Vous ne citez aucun média, ni réseau social !

Les réseaux sociaux sont très bien pour happer des bêtises. Je les utilise pour trouver des mèmes pour la partie plus légère de la newsletter, mais autrement ils génèrent trop de bruit. J’utilise aussi Twitter pour une chose : ses alertes sur les prises de paroles gouvernementales.

Pour les médias, je m’appuie sur Le Parisien pour l’actualité locale et parce qu’Artefact a un bureau à Paris, Le Monde pour le national, le Guardian car nous avons un bureau au Royaume-Uni, le New York Times et le Washington Post pour notre bureau américain, et nfin mes associés pour nos autres implantations.

J’ai passé cinq ans à la direction stratégique de groupes média [Canal+ et Lagardère], je sais ce que représente le travail de croiser ses sources.

 

Pour avoir un coup d’avance, vous avez bien des proches ou insiders dans les ministères…

Je n’ai pas cherché à aller derrière le rideau et ai suivi les informations officielles qui étaient données. Je considère qu’il est important de ne pas laisser penser que nous sommes mieux informés que les équipes ministérielles qui passent 200% de leur temps sur ce sujet.

Je n’ai pas considéré que nous étions plus compétents que les autorités sur la conduite à tenir dans cette crise. Si nous avons anticipé le confinement d’une semaine, c’est parce nous étions déjà préparés à travailler à distance. C'est uniquement suite à l'annonce officielle que nous avons fermé nos bureaux à clé.

 

Qu’avez-vous appris des exemples à l’étranger ?

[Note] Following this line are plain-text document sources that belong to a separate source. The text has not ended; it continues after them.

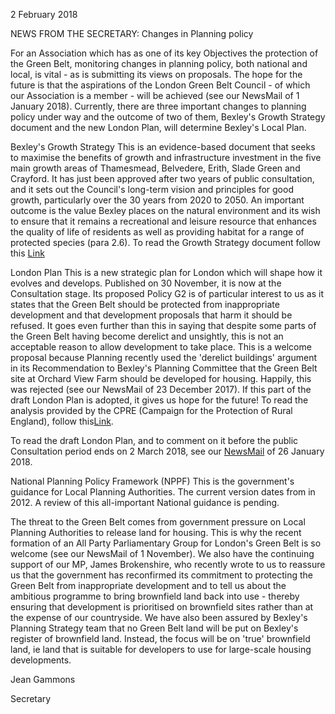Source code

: 2 February 2018

NEWS FROM THE SECRETARY: Changes in Planning policy

For an Association which has as one of its key Objectives the protection of the Green Belt, monitoring changes in planning policy, both national and local, is vital - as is submitting its views on proposals. The hope for the future is that the aspirations of the London Green Belt Council - of which our Association is a member - will be achieved (see our NewsMail of 1 January 2018). Currently, there are three important changes to planning policy under way and the outcome of two of them, Bexley's Growth Strategy document and the new London Plan, will determine Bexley's Local Plan.

Bexley's Growth Strategy This is an evidence-based document that seeks to maximise the benefits of growth and infrastructure investment in the five main growth areas of Thamesmead, Belvedere, Erith, Slade Green and Crayford. It has just been approved after two years of public consultation, and it sets out the Council's long-term vision and principles for good growth, particularly over the 30 years from 2020 to 2050. An important outcome is the value Bexley places on the natural environment and its wish to ensure that it remains a recreational and leisure resource that enhances the quality of life of residents as well as providing habitat for a range of protected species (para 2.6). To read the Growth Strategy document follow this [Link](https://www.bexley.gov.uk/news/bexleys-growth-strategy-published)

London Plan This is a new strategic plan for London which will shape how it evolves and develops. Published on 30 November, it is now at the Consultation stage. Its proposed Policy G2 is of particular interest to us as it states that the Green Belt should be protected from inappropriate development and that development proposals that harm it should be refused. It goes even further than this in saying that despite some parts of the Green Belt having become derelict and unsightly, this is not an acceptable reason to allow development to take place. This is a welcome proposal because Planning recently used the 'derelict buildings' argument in its Recommendation to Bexley's Planning Committee that the Green Belt site at Orchard View Farm should be developed for housing. Happily, this was rejected (see our NewsMail of 23 December 2017). If this part of the draft London Plan is adopted, it gives us hope for the future! To read the analysis provided by the CPRE (Campaign for the Protection of Rural England), follow this[Link](http://www.northcrayresidents.org.uk/pdf_docs/cpre_london_ebulletin_jan_2018.pdf).

To read the draft London Plan, and to comment on it before the public Consultation period ends on 2 March 2018, see our [NewsMail](http://www.northcrayresidents.org.uk/newsmail_files/nm0386.html) of 26 January 2018.

National Planning Policy Framework (NPPF) This is the government's guidance for Local Planning Authorities. The current version dates from in 2012. A review of this all-important National guidance is pending.

The threat to the Green Belt comes from government pressure on Local Planning Authorities to release land for housing. This is why the recent formation of an All Party Parliamentary Group for London's Green Belt is so welcome (see our NewsMail of 1 November). We also have the continuing support of our MP, James Brokenshire, who recently wrote to us to reassure us that the government has reconfirmed its commitment to protecting the Green Belt from inappropriate development and to tell us about the ambitious programme to bring brownfield land back into use - thereby ensuring that development is prioritised on brownfield sites rather than at the expense of our countryside. We have also been assured by Bexley's Planning Strategy team that no Green Belt land will be put on Bexley's register of brownfield land. Instead, the focus will be on 'true' brownfield land, ie land that is suitable for developers to use for large-scale housing developments.

Jean Gammons

Secretary

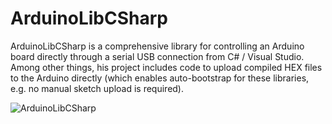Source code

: # ArduinoLibCSharp
ArduinoLibCSharp is a comprehensive library for controlling an Arduino board directly through a serial USB connection from C# / Visual Studio. Among other things, his project includes code to upload compiled HEX files to the Arduino directly (which enables auto-bootstrap for these libraries, e.g. no manual sketch upload is required).

![ArduinoLibCSharp](https://github.com/christophediericx/ArduinoLibCSharp/blob/master/Images/ArduinoLibCSharp-header.png)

La Chine nous a aidés à prendre conscience qu’il fallait suivre toute son équipe, bien l'informer et se montrer très présent et à l'écoute. Nous avons aussi compris qu'il fallait faire confiance à ses collaborateurs. Dans ce genre de situation, il n'y a pas de place pour le micro-management.

3 conseils du « chief coronavirus officer » d'Artefact pour affronter la crise en interne

1/ Garder la tête froide et ne pas surréagir aux annonces ;

2/ Laisser une grosse place à l’écoute car il y a des angoisses réelles, et parfois irrationnelles. Dans ce cas, ne pas faire de « problem solving » mais écouter ;

3/ Garder une part de légèreté car la situation est assez anxiogène, même si être angoissé peut être utile pour envisager pas mal de scénarios et se montrer proactif.